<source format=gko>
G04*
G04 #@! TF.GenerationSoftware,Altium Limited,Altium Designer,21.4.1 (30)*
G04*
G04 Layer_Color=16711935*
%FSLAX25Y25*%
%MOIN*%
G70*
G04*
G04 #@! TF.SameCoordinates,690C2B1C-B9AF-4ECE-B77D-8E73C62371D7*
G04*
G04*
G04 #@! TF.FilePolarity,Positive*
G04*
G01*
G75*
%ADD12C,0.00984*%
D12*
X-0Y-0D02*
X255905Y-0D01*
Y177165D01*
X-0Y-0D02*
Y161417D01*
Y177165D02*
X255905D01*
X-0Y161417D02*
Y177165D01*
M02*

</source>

════

EXERCISE REQUIREMENTS –
Taking the entries above, please repeat each one exactly.

ANSWER SPACE –
<source format=gko>
G04*
G04 #@! TF.GenerationSoftware,Altium Limited,Altium Designer,21.4.1 (30)*
G04*
G04 Layer_Color=16711935*
%FSLAX25Y25*%
%MOIN*%
G70*
G04*
G04 #@! TF.SameCoordinates,690C2B1C-B9AF-4ECE-B77D-8E73C62371D7*
G04*
G04*
G04 #@! TF.FilePolarity,Positive*
G04*
G01*
G75*
%ADD12C,0.00984*%
D12*
X-0Y-0D02*
X255905Y-0D01*
Y177165D01*
X-0Y-0D02*
Y161417D01*
Y177165D02*
X255905D01*
X-0Y161417D02*
Y177165D01*
M02*

</source>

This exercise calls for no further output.